--- Document passage ---
--- Begin ---
Writing a Validating Admission Webhook

A validating webhook returns an allowed: true/false response with an optional status message. A common use case is enforcing that all deployments have resource limits set.

apiVersion: admissionregistration.k8s.io/v1
kind: ValidatingWebhookConfiguration
metadata:
  name: require-resource-limits
webhooks:
  - name: resource-limits.example.com
    admissionReviewVersions: ["v1"]
    clientConfig:
      service:
        name: policy-webhook-svc
        namespace: webhook-system
        path: /validate
      caBundle: BASE64_CA_CERT
    rules:
      - apiGroups: ["apps"]
        apiVersions: ["v1"]
        operations: ["CREATE", "UPDATE"]
        resources: ["deployments"]
    failurePolicy: Fail
    sideEffects: None

@app.route('/validate', methods=['POST'])
def validate():
    review = request.get_json()
    uid = review['request']['uid']
    deployment = review['request']['object']

    containers = deployment['spec']['template']['spec']['containers']
    violations = []

    for c in containers:
        limits = c.get('resources', {}).get('limits', {})
        if not limits.get('cpu') or not limits.get('memory'):
            violations.append(f"Container '{c['name']}' missing resource limits")

    if violations:
        return jsonify({
            "apiVersion": "admission.k8s.io/v1",
            "kind": "AdmissionReview",
            "response": {
                "uid": uid,
                "allowed": False,
                "status": {
                    "code": 403,
                    "message": "; ".join(violations)
                }
            }
        })

    return jsonify({"apiVersion": "admission.k8s.io/v1", "kind": "AdmissionReview",
                    "response": {"uid": uid, "allowed": True}})

Policy Enforcement with OPA Gatekeeper

Building and maintaining custom webhooks is time-consuming. OPA Gatekeeper provides a framework that lets you write policies in Rego (OPA's policy language) as Kubernetes CRDs, without writing any webhook server code.
--- End ---
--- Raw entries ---
--- Begin ---
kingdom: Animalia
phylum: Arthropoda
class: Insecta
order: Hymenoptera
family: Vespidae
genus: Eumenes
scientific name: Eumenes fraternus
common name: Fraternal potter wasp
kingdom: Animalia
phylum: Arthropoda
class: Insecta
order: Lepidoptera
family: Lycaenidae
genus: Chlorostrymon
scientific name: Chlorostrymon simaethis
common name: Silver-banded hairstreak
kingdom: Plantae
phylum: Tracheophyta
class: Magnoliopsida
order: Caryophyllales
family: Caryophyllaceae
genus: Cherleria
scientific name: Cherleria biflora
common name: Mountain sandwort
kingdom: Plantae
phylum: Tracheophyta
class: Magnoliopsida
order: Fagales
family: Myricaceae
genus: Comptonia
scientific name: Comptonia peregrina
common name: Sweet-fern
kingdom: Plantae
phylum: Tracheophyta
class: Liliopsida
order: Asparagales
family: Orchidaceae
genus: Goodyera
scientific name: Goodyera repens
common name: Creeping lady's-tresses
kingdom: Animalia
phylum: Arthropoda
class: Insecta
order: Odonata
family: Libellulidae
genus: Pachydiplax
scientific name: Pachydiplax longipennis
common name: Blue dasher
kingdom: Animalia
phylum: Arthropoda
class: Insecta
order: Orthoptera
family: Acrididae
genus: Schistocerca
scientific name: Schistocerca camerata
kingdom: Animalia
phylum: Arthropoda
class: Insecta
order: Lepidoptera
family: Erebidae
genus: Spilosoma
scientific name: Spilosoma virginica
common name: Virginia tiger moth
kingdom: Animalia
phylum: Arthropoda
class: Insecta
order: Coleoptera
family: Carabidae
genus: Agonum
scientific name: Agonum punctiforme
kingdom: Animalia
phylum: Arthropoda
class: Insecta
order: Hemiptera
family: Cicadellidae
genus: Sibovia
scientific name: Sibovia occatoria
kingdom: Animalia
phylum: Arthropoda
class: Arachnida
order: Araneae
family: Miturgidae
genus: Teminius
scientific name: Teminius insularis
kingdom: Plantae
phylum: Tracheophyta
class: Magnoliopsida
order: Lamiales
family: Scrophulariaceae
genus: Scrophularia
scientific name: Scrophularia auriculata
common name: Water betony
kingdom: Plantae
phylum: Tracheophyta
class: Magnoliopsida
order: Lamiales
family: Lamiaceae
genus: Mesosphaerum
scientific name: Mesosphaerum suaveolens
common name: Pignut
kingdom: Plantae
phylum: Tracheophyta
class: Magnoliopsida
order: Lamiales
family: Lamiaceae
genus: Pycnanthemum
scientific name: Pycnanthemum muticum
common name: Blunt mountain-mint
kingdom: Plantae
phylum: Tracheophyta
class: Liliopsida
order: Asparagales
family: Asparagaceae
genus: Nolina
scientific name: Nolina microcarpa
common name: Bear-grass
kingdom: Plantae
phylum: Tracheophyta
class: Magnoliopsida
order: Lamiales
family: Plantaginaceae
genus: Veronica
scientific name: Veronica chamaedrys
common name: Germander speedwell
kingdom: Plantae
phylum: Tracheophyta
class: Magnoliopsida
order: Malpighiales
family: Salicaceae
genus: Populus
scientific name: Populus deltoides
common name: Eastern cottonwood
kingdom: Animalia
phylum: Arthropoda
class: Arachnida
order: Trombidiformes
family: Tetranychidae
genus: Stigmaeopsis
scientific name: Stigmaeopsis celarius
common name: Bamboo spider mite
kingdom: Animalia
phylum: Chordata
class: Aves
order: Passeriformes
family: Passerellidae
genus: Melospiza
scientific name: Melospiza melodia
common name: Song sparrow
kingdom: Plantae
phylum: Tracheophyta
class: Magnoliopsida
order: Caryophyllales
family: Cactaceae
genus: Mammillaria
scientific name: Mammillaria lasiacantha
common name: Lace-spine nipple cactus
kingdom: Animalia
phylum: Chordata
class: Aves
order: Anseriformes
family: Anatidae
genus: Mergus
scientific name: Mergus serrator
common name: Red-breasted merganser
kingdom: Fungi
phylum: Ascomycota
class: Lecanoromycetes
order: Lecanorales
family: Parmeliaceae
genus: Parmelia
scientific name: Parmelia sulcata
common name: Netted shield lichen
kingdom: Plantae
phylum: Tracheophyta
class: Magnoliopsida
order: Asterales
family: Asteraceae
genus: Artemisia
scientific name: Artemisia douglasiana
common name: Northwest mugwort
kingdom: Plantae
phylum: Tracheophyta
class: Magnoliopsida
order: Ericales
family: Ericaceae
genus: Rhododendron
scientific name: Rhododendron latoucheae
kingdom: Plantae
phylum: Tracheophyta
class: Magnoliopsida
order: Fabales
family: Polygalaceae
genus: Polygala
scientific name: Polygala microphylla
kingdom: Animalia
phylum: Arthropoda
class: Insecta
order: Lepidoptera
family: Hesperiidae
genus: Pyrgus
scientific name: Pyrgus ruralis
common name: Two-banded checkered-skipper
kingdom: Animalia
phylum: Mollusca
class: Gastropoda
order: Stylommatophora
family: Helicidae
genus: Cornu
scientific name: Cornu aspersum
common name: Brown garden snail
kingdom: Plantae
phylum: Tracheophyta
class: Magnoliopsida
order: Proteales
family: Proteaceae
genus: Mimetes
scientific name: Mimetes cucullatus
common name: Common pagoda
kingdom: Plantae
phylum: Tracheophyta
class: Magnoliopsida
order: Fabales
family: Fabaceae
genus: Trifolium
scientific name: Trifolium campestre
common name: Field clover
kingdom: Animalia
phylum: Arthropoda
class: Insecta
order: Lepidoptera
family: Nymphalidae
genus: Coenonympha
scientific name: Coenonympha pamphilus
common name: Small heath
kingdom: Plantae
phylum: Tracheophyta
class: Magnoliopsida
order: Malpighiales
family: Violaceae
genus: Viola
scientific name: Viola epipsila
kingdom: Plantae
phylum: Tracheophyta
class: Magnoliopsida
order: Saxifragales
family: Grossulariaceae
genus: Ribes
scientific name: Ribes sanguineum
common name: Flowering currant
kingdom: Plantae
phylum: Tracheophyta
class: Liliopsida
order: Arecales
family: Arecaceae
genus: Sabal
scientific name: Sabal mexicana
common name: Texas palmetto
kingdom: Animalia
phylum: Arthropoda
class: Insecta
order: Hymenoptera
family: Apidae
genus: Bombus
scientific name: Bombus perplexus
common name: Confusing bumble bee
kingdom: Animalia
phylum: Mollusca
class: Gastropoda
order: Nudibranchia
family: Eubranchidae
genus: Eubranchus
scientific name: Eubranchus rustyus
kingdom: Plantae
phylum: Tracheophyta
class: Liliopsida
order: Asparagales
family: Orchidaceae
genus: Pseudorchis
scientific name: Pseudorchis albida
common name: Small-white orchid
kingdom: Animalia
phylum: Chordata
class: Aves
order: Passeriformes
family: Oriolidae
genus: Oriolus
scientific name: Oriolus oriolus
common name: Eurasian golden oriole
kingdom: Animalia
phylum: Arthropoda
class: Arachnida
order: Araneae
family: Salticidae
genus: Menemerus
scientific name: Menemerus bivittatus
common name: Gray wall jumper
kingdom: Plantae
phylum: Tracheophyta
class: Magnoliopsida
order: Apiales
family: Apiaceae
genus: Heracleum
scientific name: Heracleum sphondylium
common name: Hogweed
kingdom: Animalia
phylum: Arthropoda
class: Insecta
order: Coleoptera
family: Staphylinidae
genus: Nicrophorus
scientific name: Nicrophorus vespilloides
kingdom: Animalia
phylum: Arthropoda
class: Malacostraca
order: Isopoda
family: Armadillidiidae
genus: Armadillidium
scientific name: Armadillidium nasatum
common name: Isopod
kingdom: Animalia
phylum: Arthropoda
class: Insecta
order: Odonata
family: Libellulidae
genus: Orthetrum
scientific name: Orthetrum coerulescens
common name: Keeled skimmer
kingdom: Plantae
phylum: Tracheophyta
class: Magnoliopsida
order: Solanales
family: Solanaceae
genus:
--- End ---
--- Problems to work on ---
a) Please reproduce the entries from their first line through the line that contains "scientific name: Goodyera repens", with both of those lines included.
b) Go on with the Kubernetes admission text from the point where it stops.

--- Task-by-task answers ---
a)
kingdom: Animalia
phylum: Arthropoda
class: Insecta
order: Hymenoptera
family: Vespidae
genus: Eumenes
scientific name: Eumenes fraternus
common name: Fraternal potter wasp
kingdom: Animalia
phylum: Arthropoda
class: Insecta
order: Lepidoptera
family: Lycaenidae
genus: Chlorostrymon
scientific name: Chlorostrymon simaethis
common name: Silver-banded hairstreak
kingdom: Plantae
phylum: Tracheophyta
class: Magnoliopsida
order: Caryophyllales
family: Caryophyllaceae
genus: Cherleria
scientific name: Cherleria biflora
common name: Mountain sandwort
kingdom: Plantae
phylum: Tracheophyta
class: Magnoliopsida
order: Fagales
family: Myricaceae
genus: Comptonia
scientific name: Comptonia peregrina
common name: Sweet-fern
kingdom: Plantae
phylum: Tracheophyta
class: Liliopsida
order: Asparagales
family: Orchidaceae
genus: Goodyera
scientific name: Goodyera repens

b)
# Install Gatekeeper
helm repo add gatekeeper https://open-policy-agent.github.io/gatekeeper/charts
helm upgrade --install gatekeeper gatekeeper/gatekeeper \
  --namespace gatekeeper-system \
  --create-namespace

# ConstraintTemplate: define the policy logic in Rego
apiVersion: templates.gatekeeper.sh/v1
kind: ConstraintTemplate
metadata:
  name: requireresourcelimits
spec:
  crd:
    spec:
      names:
        kind: RequireResourceLimits
  targets:
    - target: admission.k8s.gatekeeper.sh
      rego: |
        package requireresourcelimits
        violation[{"msg": msg}] {
          container := input.review.object.spec.containers[_]
          not container.resources.limits.cpu
          msg := sprintf("Container '%v' must set resources.limits.cpu", [container.name])
        }
        violation[{"msg": msg}] {
          container := input.review.object.spec.containers[_]
          not container.resources.limits.memory
          msg := sprintf("Container '%v' must set resources.limits.memory", [container.name])
        }

---
# Constraint: apply the template to all pods in production
apiVersion: constraints.gatekeeper.sh/v1beta1
kind: RequireResourceLimits
metadata:
  name: require-limits-production
spec:
  match:
    kinds:
      - apiGroups: ["apps"]
        kinds: ["Deployment"]
    namespaces: ["production"]

Policy Enforcement with Kyverno

Kyverno is a Kubernetes-native policy engine that uses YAML-based policies instead of Rego. Many teams find Kyverno easier to adopt because policies look like Kubernetes resource patterns they already know.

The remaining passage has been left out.